Start of DATA SUPPLIED

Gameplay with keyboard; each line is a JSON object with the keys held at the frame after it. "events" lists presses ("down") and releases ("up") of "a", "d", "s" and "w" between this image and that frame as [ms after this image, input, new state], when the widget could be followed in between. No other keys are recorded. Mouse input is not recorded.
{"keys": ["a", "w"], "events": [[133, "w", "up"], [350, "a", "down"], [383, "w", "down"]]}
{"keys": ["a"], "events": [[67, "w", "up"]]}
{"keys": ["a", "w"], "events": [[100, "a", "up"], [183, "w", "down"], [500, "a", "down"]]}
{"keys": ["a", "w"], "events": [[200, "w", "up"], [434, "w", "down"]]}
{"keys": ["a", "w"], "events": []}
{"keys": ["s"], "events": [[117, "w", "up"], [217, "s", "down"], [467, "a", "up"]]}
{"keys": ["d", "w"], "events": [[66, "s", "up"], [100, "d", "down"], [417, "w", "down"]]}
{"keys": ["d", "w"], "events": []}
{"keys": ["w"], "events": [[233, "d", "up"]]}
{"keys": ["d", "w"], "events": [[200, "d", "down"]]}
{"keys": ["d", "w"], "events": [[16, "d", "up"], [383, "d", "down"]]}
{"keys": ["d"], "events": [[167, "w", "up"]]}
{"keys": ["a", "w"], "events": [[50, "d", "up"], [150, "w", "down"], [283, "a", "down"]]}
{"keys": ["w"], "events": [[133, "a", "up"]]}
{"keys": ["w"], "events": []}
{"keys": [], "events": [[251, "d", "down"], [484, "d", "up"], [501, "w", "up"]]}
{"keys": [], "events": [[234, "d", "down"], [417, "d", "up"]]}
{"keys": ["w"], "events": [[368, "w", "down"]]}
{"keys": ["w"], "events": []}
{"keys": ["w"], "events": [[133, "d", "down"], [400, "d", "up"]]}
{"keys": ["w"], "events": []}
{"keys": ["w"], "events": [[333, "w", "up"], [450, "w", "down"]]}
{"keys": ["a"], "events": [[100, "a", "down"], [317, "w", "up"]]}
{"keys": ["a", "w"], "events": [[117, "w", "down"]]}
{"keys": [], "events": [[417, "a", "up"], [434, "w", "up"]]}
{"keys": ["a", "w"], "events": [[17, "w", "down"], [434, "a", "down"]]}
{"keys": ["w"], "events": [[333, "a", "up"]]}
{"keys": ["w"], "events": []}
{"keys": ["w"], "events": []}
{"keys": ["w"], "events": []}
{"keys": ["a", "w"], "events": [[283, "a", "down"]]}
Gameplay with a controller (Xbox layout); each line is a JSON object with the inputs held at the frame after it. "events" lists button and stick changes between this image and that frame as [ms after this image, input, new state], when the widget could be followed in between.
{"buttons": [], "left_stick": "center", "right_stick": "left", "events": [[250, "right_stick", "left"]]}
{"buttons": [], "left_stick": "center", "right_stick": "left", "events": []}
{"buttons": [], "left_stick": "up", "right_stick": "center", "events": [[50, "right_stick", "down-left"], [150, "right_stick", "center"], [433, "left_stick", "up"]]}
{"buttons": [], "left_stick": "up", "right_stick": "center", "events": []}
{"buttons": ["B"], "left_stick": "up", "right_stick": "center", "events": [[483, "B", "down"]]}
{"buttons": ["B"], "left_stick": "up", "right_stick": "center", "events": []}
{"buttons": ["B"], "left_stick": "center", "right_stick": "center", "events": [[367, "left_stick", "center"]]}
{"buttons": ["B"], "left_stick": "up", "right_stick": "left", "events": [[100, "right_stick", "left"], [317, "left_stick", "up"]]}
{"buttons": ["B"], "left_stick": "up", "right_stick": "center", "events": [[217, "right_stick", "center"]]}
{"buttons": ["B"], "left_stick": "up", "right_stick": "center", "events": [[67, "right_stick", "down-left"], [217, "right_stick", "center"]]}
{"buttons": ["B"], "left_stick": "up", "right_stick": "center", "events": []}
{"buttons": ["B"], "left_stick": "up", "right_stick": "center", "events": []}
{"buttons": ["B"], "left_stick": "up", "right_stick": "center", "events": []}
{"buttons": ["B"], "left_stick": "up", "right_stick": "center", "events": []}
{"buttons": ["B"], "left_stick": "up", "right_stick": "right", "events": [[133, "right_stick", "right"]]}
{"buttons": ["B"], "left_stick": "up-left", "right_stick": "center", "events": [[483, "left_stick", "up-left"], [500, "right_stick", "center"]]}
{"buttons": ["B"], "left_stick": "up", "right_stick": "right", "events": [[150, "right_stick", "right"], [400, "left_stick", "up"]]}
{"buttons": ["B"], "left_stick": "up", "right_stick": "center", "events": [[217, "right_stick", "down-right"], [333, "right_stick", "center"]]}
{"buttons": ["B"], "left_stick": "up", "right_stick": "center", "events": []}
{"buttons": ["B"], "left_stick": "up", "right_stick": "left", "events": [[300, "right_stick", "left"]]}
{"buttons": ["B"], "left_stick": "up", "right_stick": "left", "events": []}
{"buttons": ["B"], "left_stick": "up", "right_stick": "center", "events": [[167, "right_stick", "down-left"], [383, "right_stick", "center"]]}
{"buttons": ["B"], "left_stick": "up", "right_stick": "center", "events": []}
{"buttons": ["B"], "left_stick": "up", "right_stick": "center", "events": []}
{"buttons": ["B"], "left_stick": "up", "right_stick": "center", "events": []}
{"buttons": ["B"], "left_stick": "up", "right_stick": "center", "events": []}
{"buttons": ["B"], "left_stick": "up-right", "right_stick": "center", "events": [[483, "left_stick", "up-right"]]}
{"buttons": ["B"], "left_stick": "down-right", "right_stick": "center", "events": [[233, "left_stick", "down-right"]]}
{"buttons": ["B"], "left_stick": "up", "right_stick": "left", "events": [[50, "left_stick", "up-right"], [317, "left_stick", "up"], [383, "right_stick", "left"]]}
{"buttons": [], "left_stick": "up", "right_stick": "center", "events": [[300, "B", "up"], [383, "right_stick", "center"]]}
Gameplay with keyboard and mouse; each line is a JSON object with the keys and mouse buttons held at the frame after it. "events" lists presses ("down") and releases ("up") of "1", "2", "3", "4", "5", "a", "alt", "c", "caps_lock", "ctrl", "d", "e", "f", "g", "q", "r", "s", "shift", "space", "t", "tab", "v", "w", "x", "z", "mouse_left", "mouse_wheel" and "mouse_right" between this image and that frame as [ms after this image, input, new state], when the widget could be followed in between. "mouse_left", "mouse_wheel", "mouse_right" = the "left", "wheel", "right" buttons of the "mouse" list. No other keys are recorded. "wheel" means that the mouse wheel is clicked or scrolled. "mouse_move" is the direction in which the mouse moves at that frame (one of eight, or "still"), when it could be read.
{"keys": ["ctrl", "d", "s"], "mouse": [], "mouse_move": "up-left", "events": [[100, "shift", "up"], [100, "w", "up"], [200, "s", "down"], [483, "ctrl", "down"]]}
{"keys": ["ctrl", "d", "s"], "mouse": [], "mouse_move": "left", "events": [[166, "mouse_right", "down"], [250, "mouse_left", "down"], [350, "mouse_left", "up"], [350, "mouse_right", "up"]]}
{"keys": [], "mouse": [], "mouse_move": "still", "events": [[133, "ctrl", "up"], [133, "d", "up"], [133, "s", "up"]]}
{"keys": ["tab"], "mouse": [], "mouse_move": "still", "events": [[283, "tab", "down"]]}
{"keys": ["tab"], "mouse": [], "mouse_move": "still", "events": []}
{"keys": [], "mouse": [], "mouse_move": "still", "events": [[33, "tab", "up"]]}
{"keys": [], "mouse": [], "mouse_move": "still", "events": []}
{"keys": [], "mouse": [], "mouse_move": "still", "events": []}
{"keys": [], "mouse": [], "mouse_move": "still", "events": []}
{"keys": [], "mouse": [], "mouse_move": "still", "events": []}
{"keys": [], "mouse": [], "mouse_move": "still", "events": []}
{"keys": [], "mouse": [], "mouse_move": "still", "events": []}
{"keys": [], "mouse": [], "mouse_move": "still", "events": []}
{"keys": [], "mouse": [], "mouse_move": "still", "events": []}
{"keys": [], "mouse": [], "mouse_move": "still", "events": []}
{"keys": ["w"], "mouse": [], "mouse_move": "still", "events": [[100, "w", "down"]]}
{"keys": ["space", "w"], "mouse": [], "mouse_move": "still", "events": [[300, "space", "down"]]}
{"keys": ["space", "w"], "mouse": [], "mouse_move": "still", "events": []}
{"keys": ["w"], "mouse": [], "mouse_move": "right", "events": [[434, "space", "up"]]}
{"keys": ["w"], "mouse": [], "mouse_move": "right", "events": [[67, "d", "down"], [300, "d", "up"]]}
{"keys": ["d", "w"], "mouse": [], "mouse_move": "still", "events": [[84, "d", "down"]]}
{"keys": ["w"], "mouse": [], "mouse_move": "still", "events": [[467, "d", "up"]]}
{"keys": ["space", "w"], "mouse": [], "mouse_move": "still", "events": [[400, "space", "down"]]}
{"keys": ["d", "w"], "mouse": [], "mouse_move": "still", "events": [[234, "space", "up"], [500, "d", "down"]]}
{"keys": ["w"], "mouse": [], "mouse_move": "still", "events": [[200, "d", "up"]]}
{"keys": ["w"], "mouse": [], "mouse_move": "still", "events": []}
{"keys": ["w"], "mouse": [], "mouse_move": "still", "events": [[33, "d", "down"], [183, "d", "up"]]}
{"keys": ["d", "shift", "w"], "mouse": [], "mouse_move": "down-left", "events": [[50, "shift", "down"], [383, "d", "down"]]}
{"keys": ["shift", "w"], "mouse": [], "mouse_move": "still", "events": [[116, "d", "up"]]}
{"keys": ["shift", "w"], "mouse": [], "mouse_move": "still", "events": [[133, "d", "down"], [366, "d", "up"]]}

End of DATA SUPPLIED

EXERCISE GOAL →
Please show every line of the records that holds the word "recorded".

SOLUTION TO THE PROBLEM →
Gameplay with keyboard; each line is a JSON object with the keys held at the frame after it. "events" lists presses ("down") and releases ("up") of "a", "d", "s" and "w" between this image and that frame as [ms after this image, input, new state], when the widget could be followed in between. No other keys are recorded. Mouse input is not recorded.
Gameplay with keyboard and mouse; each line is a JSON object with the keys and mouse buttons held at the frame after it. "events" lists presses ("down") and releases ("up") of "1", "2", "3", "4", "5", "a", "alt", "c", "caps_lock", "ctrl", "d", "e", "f", "g", "q", "r", "s", "shift", "space", "t", "tab", "v", "w", "x", "z", "mouse_left", "mouse_wheel" and "mouse_right" between this image and that frame as [ms after this image, input, new state], when the widget could be followed in between. "mouse_left", "mouse_wheel", "mouse_right" = the "left", "wheel", "right" buttons of the "mouse" list. No other keys are recorded. "wheel" means that the mouse wheel is clicked or scrolled. "mouse_move" is the direction in which the mouse moves at that frame (one of eight, or "still"), when it could be read.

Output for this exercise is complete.